Walking the uninhabited streets of Kyiv, I reflect on the trajectory of my life. I am an American–Ukrainian Jew in the capital of an embattled country, and lately I find myself pondering the upcoming Passover holiday. The story of Passover is about freedom and sacrifices made on the road to liberation, and this year it seems more relevant than ever. It might as well be about Ukraine.
In 1988, facing antisemitism, my husband and I, along with our baby daughter, left the former Soviet Union for the United States, staying first in refugee camps in Austria and Italy. Ten years ago, my husband’s work in the investment banking industry brought us back to Kyiv. Even in our worst nightmares, we could not have imagined what would happen in our native country.
My husband and I were both born and raised in Kyiv, and it was made very clear to us then that we were not treated the same way as Ukrainians or Russians. We were Jews, period, even though we were not religiously observant and didn’t know much about Judaism. Judaism was an ethnic identification, the infamous “fifth line” in our Soviet passports. Jews were treated as second-rate; antisemitism hovered around us and prevented us from advancing in our careers.
In the late 1980s, when the Soviet Union finally buckled to international pressure and allowed Jews to leave Ukraine, we packed and left. Though until that time I had not been allowed to learn much about Judaism, I began to understand the weight of the words God spoke to the first Jew, Abraham: “Go forth from your land, your birthplace, and your father’s house.”

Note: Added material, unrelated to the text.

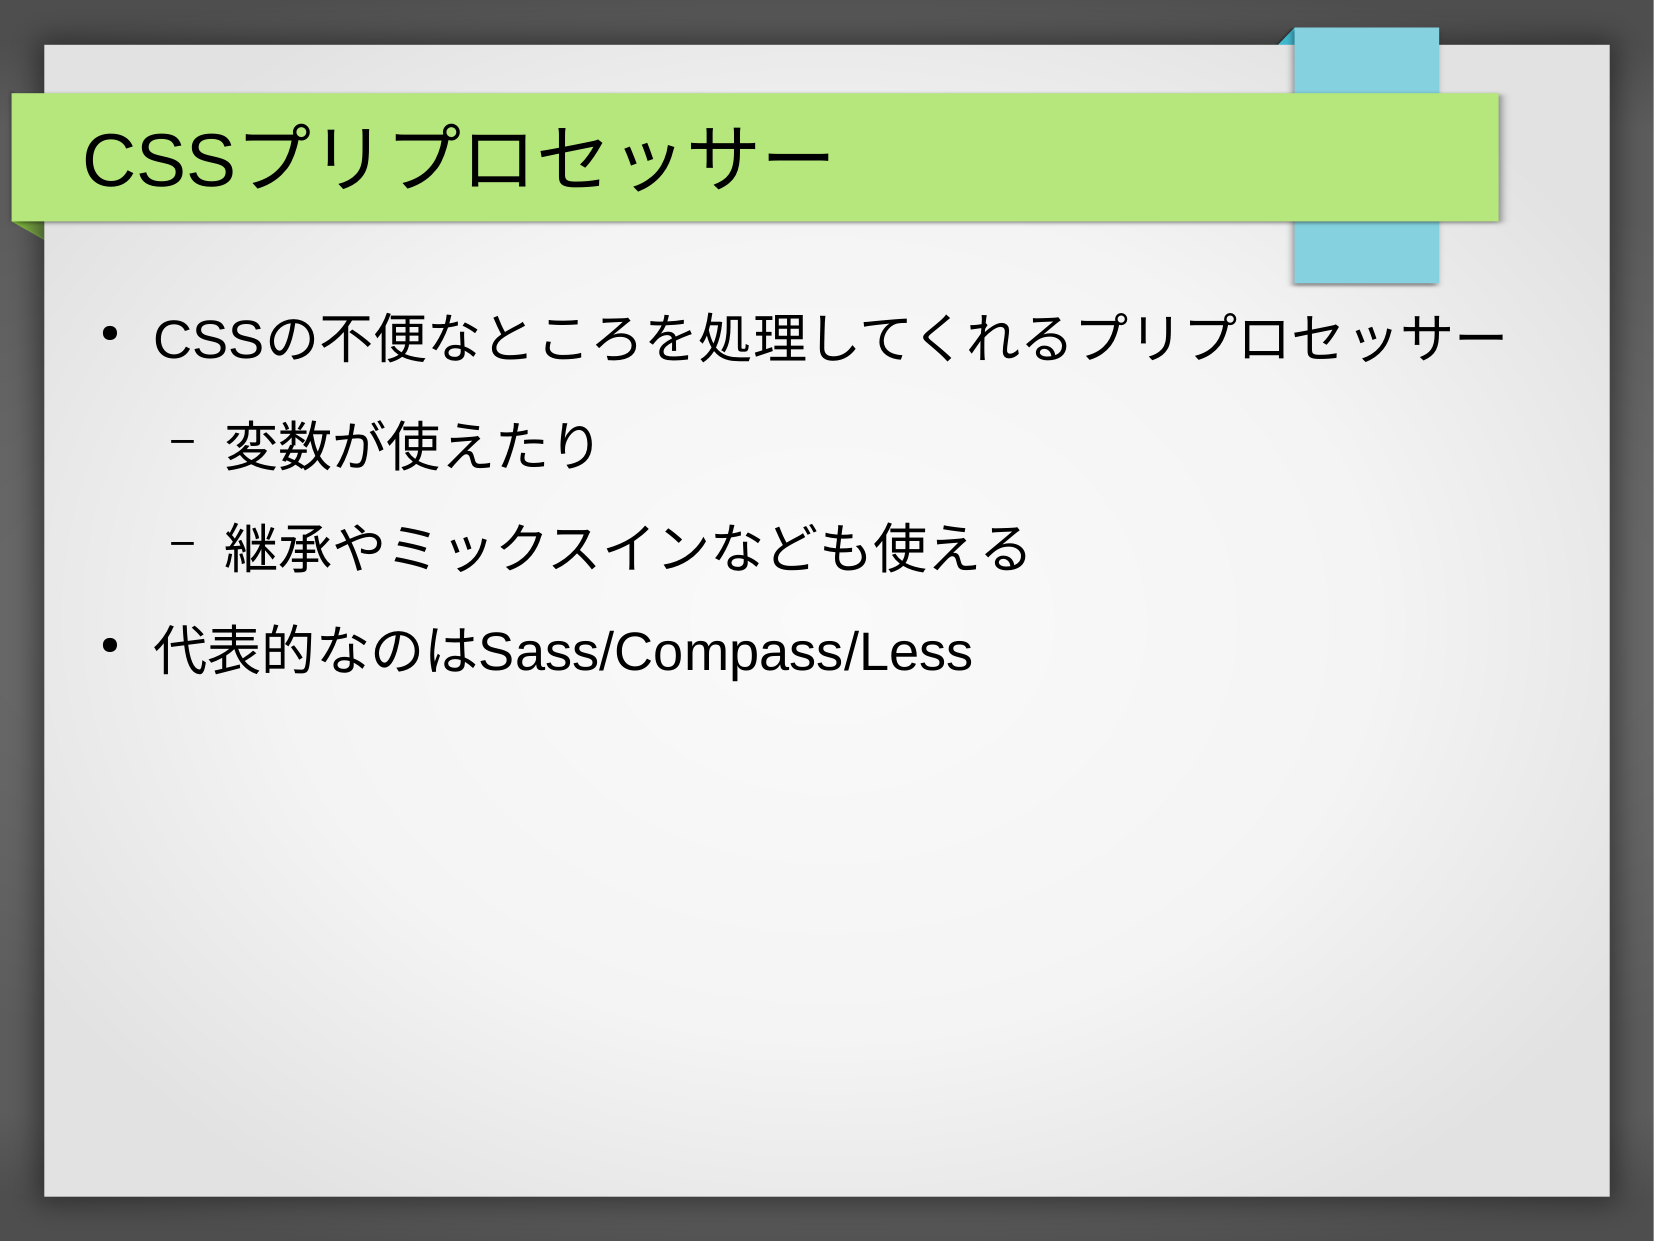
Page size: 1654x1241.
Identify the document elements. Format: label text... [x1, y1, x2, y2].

list CSSの不便なところを処理してくれるプリプロセッサー 変数が使えたり 継承やミックスインなども使える 代表的なのはSass/Compass/Less [82, 295, 1571, 1015]
title CSSプリプロセッサー [82, 94, 1264, 213]
picture [0, 0, 1654, 1241]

In America, I quickly discovered that being Jewish was something to be proud of, not something to hide away. For the first time, I learned what Passover was. I was fascinated by the story of Jews striving for freedom. We were invited by Jewish families to seders and introduced to traditional rituals. What warm memories I have—the feelings of togetherness and belonging.
We have not raised our daughter in Judaism, yet we imparted to her a sense of Jewish culture. She spent summers at Jewish camps and twice went to Israel for cultural and educational trips organized by American Jewish organizations. She now works at the Vilna Shul in Boston.
And now we are back in our native city in the middle of the horrendous war. When we first moved back, our stay was supposed to last for a year, but due to the Ukrainian revolution and ensuing economic collapse, we ended up staying permanently. It was quite challenging for me to adjust to my new second-time-around life in the Ukrainian capital. But eventually, the city grew on me. Ukraine was moving in the direction of democracy, freedom and tolerance. I did not encounter antisemitism. On the contrary, being a Jew in Ukraine is different now; it’s even kind of cool. Some of my Ukrainian friends have discovered their Jewish origins, and now they go around with Magen David necklaces and try to learn about Judaism.
While this war rages on, soon we will celebrate Passover with my daughter and her friend’s family via Zoom. No matter how remote Judaism has seemed to us in the past, this year Passover—the holiday of freedom—is very much on our minds.